Start of Record extracts

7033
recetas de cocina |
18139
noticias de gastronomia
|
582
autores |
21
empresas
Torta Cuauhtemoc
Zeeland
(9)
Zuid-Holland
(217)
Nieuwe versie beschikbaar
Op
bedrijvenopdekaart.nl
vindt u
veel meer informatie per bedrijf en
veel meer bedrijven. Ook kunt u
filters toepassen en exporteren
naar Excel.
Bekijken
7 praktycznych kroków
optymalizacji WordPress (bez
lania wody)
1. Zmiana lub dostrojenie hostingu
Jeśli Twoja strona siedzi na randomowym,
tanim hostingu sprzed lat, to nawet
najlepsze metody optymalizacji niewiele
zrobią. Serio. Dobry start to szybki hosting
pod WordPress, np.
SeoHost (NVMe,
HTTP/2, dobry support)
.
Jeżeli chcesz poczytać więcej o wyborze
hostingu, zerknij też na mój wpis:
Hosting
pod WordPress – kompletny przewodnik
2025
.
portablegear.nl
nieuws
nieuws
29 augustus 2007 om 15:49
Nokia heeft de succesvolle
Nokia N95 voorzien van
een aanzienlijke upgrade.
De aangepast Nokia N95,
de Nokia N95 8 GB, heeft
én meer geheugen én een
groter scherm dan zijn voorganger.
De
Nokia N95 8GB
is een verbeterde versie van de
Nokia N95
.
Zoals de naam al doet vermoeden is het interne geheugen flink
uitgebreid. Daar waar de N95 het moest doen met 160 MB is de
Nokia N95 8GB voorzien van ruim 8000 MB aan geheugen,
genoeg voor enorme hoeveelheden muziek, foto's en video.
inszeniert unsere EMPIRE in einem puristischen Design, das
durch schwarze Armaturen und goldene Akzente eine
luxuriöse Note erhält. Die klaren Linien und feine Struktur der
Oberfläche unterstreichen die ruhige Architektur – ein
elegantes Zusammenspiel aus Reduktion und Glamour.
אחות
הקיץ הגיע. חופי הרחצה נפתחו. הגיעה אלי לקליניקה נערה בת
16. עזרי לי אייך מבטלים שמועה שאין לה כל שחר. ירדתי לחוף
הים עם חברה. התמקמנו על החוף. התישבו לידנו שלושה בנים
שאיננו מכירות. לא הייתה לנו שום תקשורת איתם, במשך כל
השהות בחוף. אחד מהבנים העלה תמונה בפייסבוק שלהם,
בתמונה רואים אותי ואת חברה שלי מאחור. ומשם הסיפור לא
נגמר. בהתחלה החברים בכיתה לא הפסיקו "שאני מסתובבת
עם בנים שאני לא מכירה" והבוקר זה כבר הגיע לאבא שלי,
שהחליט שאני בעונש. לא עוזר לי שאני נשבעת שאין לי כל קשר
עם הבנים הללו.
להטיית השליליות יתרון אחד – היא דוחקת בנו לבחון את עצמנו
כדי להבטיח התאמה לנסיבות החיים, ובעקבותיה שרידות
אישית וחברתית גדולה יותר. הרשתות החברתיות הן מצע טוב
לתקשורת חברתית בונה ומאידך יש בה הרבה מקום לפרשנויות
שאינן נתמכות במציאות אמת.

End of Record extracts

#### Exercise directions:
If a line above holds the word "versie", count it; then say how many such lines there are and nothing else.

#### Solution to this task:
2